Nerine bowdenii in the Francis Masson area of the garden


The final display in the pavilion ends at the end of October.

It is different. I have put together a collage of the work of Lawrence Greenwood. I have enjoyed scanning, photographing arranging and editing pictures of his paintings. I want to thank Ian Young for his help with this project. The final effect is wonderful and a tribute to Lawrence whom I still miss, especially at the Perth and Stirling shows.

This year's Discussion Weekend was held at the Atholl Palace hotel in Pitlochry and was great success. I took as many plants for the show as I could and was delighted to win the George Forrest Memorial medal for my plant of Cyclamen graecum. [See the show report Forrest medal pages for a description].

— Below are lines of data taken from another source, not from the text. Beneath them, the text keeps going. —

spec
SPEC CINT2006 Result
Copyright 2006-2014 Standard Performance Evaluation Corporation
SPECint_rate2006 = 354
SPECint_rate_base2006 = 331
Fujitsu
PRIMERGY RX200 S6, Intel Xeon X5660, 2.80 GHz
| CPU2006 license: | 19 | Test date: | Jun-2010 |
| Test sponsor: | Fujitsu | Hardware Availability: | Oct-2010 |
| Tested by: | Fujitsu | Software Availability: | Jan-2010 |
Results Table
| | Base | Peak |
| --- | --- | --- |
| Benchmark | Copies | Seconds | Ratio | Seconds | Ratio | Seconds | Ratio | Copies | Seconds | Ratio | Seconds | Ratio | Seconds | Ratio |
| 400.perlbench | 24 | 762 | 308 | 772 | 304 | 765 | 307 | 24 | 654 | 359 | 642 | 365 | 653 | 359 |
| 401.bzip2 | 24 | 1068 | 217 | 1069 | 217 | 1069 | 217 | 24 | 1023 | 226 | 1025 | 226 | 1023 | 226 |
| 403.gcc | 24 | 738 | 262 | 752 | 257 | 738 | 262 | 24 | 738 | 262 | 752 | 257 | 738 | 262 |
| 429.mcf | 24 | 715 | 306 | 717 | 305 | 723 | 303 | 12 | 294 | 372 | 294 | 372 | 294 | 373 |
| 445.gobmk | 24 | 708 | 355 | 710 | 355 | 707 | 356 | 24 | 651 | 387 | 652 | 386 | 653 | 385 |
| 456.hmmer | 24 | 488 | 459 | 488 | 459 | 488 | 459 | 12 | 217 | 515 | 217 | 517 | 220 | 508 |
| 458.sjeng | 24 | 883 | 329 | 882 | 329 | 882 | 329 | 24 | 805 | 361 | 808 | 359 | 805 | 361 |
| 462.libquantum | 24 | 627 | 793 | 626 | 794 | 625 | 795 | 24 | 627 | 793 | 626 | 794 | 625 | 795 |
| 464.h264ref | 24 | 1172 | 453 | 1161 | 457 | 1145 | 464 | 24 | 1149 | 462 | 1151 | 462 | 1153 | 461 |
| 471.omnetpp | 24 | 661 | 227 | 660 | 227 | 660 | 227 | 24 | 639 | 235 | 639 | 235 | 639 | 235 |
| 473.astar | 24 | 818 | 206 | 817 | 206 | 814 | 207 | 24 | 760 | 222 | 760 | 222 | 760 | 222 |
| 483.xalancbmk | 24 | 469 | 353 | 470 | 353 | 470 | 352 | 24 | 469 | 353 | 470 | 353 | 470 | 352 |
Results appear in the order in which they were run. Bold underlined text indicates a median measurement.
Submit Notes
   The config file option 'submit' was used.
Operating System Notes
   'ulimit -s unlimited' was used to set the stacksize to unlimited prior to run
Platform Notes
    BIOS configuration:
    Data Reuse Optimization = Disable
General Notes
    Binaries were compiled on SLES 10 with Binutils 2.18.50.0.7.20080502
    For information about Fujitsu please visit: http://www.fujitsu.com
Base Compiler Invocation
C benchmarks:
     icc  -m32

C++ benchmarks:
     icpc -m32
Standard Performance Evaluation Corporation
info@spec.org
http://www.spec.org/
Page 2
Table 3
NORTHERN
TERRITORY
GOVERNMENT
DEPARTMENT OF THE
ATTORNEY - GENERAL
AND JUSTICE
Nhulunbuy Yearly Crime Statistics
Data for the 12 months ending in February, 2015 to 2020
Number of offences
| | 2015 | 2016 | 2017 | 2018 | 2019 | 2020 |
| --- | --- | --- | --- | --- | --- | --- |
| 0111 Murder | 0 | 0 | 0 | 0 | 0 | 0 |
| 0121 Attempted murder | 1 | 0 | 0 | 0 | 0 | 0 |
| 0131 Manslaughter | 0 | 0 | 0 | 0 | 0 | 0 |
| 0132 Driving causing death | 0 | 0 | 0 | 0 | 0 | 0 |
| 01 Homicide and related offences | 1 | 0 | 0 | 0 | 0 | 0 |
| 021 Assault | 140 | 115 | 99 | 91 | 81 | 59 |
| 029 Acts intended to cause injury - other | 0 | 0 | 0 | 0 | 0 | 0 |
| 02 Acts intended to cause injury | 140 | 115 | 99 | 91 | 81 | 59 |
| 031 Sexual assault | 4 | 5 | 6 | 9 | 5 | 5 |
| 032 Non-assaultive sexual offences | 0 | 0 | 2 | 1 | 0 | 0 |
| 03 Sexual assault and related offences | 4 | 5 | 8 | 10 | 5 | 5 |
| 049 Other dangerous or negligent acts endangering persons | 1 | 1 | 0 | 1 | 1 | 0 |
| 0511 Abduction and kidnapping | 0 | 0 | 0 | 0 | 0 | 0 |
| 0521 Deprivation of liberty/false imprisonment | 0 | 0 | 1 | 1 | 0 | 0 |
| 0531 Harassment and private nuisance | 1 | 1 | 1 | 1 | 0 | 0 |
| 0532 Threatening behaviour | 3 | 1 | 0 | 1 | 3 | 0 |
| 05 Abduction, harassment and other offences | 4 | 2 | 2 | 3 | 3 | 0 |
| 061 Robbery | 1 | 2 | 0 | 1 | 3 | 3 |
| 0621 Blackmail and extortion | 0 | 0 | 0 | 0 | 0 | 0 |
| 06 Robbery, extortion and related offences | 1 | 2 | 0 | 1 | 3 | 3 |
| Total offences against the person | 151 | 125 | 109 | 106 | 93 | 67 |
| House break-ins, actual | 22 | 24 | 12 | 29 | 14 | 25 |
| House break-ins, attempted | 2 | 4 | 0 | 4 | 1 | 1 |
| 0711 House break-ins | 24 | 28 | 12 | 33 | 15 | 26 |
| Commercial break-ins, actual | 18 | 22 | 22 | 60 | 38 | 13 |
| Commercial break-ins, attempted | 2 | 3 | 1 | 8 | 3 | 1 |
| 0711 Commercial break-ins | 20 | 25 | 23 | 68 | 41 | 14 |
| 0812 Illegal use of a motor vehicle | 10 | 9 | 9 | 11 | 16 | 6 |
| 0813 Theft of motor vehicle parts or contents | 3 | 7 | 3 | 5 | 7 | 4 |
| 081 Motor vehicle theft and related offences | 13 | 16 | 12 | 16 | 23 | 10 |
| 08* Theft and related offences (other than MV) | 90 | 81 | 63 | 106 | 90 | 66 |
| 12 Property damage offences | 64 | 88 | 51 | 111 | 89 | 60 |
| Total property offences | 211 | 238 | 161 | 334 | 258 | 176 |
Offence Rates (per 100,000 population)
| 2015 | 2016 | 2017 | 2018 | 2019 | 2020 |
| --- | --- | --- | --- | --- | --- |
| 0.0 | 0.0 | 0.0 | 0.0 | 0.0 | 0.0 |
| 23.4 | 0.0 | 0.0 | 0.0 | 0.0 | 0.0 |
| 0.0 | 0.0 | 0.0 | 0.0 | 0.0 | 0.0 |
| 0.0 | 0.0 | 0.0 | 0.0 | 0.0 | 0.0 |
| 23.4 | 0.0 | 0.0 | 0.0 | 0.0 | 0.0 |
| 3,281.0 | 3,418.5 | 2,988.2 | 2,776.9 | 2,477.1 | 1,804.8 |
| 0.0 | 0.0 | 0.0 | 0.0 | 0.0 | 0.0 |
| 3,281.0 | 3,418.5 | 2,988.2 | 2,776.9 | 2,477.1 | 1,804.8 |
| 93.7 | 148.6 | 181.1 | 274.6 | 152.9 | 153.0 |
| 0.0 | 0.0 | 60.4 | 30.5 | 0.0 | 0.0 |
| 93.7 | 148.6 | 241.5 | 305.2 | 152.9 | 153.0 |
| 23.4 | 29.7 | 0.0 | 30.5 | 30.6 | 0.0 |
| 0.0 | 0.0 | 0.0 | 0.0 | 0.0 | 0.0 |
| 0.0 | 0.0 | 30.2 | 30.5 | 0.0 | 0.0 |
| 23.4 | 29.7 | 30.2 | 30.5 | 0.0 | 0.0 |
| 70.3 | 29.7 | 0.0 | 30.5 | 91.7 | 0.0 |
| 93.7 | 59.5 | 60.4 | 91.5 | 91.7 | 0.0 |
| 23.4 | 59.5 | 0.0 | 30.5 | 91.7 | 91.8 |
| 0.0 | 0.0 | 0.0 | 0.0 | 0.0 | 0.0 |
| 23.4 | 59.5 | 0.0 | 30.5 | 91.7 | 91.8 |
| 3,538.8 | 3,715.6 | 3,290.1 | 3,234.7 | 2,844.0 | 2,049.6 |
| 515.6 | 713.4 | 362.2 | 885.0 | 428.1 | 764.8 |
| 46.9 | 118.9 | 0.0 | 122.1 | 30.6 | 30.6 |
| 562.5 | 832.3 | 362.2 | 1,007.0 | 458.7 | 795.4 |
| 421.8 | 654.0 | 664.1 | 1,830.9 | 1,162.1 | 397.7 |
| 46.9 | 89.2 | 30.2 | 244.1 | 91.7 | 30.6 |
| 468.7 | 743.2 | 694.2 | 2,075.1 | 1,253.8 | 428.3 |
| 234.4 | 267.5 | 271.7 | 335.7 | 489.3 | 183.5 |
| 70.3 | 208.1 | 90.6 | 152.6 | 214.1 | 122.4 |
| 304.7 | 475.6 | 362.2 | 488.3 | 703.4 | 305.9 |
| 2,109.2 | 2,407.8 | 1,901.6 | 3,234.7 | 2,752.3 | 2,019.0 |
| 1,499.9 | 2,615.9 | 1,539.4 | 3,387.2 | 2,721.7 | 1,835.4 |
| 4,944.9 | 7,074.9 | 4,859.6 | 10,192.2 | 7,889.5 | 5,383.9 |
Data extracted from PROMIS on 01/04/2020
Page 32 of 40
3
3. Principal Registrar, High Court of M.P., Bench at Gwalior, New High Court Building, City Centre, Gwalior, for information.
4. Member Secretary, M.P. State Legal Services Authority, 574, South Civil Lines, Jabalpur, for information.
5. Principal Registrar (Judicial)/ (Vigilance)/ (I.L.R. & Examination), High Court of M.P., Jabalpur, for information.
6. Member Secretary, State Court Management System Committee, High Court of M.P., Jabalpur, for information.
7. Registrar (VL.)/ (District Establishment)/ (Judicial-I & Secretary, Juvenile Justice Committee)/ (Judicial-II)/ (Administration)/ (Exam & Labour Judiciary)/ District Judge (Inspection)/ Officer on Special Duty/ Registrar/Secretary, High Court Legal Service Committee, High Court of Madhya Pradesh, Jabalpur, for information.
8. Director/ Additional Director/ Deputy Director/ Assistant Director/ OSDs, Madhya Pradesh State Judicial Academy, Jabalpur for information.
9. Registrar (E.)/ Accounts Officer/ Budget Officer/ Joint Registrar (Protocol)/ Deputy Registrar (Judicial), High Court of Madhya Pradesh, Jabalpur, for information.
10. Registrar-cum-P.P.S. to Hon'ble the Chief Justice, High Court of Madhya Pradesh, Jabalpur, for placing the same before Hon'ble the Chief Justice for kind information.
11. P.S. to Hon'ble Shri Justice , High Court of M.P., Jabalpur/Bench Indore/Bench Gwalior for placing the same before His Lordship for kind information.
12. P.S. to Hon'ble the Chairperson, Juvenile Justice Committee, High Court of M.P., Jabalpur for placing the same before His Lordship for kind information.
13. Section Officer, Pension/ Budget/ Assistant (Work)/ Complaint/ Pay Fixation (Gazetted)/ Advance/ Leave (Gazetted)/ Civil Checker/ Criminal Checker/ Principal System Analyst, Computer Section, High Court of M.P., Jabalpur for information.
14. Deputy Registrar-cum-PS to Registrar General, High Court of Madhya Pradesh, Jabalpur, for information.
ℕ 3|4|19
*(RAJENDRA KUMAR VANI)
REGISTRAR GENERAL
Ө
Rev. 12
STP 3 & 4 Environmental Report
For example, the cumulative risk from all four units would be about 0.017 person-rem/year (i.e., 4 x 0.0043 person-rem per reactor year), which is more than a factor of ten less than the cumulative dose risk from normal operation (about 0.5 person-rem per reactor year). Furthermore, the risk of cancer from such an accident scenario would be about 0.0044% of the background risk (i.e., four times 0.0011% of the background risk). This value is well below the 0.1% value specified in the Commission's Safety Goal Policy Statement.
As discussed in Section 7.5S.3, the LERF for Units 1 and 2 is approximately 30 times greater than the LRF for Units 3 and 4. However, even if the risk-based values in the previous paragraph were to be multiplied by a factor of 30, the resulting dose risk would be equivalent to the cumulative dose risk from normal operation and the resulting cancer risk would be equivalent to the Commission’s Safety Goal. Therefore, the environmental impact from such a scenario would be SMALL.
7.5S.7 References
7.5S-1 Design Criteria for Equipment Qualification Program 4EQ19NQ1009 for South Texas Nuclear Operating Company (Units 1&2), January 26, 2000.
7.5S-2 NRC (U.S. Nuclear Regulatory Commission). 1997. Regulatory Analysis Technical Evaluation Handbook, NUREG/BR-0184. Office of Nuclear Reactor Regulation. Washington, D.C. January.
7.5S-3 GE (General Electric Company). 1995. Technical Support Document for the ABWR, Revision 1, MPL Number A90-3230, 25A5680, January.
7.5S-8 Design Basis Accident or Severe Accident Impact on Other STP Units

Peter and Johan construct the new peat bank at the Explorers Garden

Peter Korn from Gothenburg brought the big blocks for the new peat garden at Pitlochry. He has built a superb peat wall with rock crevice outcrops. It looks perfect. The walls curve uphill bedside a curving path, behind seats and under oak trees which have been there for probably 100 years.


SRGC members at the new peat bank at the Explorers Garden

The new peat garden similar to the special area in Gothenburg Botanic Garden where Shortias grow and thrive in luxuriant excess. I am looking forward to seeing this project come to fruition. The SRGC has given a grant towards the cost of the project. This is money well spent. Our whole involvement at the Explorers garden - the pictures, the troughs, the lectures and demonstrations, the formal display bed and now the new peat garden - help us fulfil the stated aims of the SRGC. [ to encourage the cultivation of rock garden and peat garden plants] It is easy to 'preach to the converted'. At our shows we reach people who come along to see the exhibits but is very difficult to reach other gardeners. Hopefully at Pitlochry we will have inspired some people to start growing our kind of plants.



In a few weeks the AGM at Perth airport will see the start of a new SRGC year. Come along and meet fellow enthusiasts and friends. Don't forget to bring a picnic for your lunch and join us at Scone.